Now, I'm definitely seeing a difference between the two trees. The one I pruned twice is looking healthier, and the apples so far are bigger and less scabby. I can't wait to do the next round of pruning on both of them!

I also made the small orchard area into chicken pasture in July. They're starting to get a lot of the grass scratched up under the trees (I scatter cracked corn for them where I want the grass gone) and fertilizing the area and eating any bugs they can find. My next step is to dig up the comfrey my neighbors have offered and plant some of that under and around the trees for chopping and mulching, in addition to wood chips.

My biggest challenge is getting to the branches that I can't reach, even with a ladder. These trees are really tall and I'm going to have to get an arborist or a much longer saw!
1 year ago
Hi Ben. Thank you so much for posting here! And for redirecting me to your other thread.

That's a very fascinating analogy with the city and its roads intact. I will keep that in mind and plan to use a lot more whole wood pieces as I build soil than I might have before.

And the statistics about conifer biomass vs tropical forest were stunning! As well as feeding the fungi year round and doling out rainwater over time.

We're very aware on our property that the only soil we have is directly due to fallen trees and moss. I had never heard the term "nurse logs" before!

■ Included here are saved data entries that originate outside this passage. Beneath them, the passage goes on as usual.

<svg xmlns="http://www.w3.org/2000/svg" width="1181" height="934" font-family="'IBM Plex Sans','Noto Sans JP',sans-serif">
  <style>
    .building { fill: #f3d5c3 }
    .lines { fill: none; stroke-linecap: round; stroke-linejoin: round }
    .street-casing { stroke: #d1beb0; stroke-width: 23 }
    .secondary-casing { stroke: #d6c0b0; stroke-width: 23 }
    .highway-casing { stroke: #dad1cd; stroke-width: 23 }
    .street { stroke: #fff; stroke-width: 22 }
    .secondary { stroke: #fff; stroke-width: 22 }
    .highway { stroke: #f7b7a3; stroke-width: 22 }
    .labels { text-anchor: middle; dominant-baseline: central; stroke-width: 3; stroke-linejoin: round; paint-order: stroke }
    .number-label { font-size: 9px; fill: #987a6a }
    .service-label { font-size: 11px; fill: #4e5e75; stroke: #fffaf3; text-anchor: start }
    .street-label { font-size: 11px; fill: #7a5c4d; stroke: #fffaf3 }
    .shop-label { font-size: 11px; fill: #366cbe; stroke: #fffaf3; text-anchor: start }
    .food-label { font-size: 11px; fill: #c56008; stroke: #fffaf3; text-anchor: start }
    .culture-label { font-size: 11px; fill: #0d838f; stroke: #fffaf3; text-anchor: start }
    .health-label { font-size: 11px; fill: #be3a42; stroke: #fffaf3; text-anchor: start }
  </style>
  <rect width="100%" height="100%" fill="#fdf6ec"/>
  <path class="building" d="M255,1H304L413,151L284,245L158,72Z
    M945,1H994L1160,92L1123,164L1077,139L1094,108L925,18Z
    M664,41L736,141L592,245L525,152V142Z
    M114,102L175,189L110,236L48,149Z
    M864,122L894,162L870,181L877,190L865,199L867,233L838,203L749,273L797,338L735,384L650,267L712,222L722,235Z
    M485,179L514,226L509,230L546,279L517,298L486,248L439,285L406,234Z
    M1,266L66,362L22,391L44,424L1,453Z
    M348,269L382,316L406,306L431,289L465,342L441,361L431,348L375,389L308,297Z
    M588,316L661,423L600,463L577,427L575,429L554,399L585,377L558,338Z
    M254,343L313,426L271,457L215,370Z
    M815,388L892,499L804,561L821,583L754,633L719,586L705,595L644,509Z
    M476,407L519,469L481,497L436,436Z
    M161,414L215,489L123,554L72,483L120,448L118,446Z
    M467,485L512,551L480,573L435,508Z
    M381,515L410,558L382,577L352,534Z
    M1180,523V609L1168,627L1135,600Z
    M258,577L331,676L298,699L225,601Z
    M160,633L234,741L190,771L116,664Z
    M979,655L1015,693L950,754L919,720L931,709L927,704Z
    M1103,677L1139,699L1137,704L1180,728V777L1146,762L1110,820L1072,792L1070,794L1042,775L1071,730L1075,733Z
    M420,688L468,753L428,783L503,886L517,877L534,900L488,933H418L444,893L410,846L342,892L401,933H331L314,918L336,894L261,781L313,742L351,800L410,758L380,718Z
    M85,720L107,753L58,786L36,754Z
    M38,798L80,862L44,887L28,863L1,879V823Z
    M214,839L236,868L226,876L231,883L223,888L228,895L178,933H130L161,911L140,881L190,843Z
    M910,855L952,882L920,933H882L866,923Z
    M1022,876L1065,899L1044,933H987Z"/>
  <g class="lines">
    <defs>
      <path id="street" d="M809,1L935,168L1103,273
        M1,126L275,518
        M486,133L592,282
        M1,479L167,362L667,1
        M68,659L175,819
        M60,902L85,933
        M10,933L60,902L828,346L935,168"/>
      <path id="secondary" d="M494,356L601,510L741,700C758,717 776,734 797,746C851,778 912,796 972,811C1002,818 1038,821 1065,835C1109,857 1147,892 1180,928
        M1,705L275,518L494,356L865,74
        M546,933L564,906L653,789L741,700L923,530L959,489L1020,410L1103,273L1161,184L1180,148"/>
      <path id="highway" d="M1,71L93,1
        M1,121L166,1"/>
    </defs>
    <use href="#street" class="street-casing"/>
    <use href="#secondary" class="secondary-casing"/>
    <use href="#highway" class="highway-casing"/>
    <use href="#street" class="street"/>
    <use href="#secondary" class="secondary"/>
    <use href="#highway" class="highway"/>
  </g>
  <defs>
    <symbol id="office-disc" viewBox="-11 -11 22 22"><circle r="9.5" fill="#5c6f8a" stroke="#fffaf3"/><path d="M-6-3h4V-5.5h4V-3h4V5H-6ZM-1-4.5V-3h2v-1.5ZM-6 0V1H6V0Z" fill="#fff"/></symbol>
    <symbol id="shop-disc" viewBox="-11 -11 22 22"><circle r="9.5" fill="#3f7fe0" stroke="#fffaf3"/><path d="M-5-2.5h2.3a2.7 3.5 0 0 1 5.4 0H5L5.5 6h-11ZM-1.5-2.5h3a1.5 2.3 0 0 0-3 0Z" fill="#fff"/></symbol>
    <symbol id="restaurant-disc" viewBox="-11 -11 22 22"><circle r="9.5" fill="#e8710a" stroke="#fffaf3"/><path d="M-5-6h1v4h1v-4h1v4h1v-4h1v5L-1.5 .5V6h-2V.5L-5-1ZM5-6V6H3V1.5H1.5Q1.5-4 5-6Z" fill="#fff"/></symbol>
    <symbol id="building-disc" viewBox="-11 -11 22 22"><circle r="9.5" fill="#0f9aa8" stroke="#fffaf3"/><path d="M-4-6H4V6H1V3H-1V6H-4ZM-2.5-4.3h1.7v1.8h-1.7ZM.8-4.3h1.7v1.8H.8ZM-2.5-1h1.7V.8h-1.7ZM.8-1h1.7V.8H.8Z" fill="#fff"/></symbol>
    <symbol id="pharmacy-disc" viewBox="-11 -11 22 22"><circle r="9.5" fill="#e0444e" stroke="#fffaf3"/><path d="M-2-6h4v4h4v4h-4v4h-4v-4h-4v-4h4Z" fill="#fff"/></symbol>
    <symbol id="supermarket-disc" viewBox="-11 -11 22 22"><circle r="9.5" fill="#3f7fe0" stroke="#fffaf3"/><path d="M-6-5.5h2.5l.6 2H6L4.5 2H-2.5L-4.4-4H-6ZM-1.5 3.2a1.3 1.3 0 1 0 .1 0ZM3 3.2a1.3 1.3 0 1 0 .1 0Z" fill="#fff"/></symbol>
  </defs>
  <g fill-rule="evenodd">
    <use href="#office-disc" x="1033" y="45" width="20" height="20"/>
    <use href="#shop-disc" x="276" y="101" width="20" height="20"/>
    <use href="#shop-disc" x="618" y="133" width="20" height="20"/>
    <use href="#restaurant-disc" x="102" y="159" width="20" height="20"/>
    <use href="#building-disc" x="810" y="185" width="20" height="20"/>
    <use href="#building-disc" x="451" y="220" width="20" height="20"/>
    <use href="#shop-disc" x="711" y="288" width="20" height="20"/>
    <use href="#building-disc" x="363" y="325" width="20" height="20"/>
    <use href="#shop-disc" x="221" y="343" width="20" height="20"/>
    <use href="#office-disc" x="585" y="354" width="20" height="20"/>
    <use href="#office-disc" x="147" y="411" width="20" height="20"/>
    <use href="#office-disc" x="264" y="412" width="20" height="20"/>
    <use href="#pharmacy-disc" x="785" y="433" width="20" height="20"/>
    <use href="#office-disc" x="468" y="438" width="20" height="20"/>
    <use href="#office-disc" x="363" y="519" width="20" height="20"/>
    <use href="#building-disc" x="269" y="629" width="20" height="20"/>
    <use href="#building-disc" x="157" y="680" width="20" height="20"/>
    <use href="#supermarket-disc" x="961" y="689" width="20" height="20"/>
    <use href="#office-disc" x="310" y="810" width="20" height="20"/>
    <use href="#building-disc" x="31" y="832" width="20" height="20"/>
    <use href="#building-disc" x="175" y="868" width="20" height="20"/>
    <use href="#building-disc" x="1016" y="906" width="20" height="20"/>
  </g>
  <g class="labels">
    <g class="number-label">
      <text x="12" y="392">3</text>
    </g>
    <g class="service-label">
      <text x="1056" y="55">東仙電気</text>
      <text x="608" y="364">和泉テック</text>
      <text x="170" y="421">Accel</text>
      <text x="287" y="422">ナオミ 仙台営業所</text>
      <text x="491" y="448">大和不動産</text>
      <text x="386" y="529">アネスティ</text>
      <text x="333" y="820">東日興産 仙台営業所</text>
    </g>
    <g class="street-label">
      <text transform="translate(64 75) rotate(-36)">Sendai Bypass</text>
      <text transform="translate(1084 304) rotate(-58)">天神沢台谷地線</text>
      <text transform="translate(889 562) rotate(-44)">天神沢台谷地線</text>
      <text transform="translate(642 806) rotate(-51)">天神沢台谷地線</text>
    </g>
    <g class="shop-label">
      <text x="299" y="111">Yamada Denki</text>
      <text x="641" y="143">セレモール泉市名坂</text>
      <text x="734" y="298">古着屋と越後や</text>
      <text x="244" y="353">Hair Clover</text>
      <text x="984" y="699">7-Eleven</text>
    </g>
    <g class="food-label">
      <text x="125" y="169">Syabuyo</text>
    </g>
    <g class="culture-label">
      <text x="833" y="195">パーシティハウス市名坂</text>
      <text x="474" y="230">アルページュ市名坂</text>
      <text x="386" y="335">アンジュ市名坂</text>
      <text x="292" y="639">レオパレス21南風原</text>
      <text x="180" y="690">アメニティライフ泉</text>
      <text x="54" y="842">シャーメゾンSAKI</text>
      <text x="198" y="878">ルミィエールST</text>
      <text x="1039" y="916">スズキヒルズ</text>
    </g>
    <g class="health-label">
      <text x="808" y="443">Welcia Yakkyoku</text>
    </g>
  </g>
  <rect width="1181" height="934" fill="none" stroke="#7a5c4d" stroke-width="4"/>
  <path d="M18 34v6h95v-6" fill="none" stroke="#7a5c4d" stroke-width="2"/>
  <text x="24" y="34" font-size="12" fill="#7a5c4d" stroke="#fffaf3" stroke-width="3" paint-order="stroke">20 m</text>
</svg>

That absolutely makes sense for where and how we see things growing here.

We're very blessed indeed! Thanks for opening my eyes to how much!
2 years ago
I've been thinking about guild plants today and I've realized that I need to think about this area as a food forest in miniature.

Our stunning lack of soil depth kind of makes this food forest almost like a bonsai version of a full sized one!

This is helping me to visualize it and choose less towering overstory trees and understory shrubs that will better suit this landscape.
2 years ago
How high do you generally build your hugels Laura?

I'm thinking you have pretty similar rainfall amounts to us in Seattle. We get ~60" annually in this part of Nova Scotia, spread across the year.

The woody bottom layers should stay pretty wet. But how often do you find you need to hand water the top? (in an average summer, for example)

And do the shrubs get established fairly quickly, getting roots down into the wet layers, or does it take a while?

And the Terra Cotta pots are a great idea!
2 years ago
Cool!
So, I don't even need to wait for hugels to fully breakdown before planting smaller, permanent items.

I had been wondering whether small shrubs could handle the shifting and settling in their root systems. That's great news!

2 years ago
Thanks for clarifying Laura.

You've just added a bunch more species to my list that I didn't know could handle wet conditions! I'm working this winter on some guild designs, so this is great timing!!

I've also realized that just because I need to steer away from putting trees in hugels, it doesn't mean I can't still build some with all the felled wood I've got back there. Then I can cover them & use them for short term plantings while they break down. Then after they've settled, plant the resulting soil with more permanent shrubs and  herbaceous perennials down the road.
2 years ago
Yes, keeping the early plantings close to zone 1 will also help me to see if the deer are coming in that close. (They generally don't, but the lovely new grassed areas around the sculptures may be drawing them in!)

Thank you Laura! I've never heard of swamp crab apples and I will definitely check them out along with the resource you mentioned.

I had been hoping to discover some trees that might do just what these crabapples will do with their roots.

I'm a total beginner when it comes to grafting though....you mentioned hazelnuts in your scion list...can they actually be grafted onto a crabapple?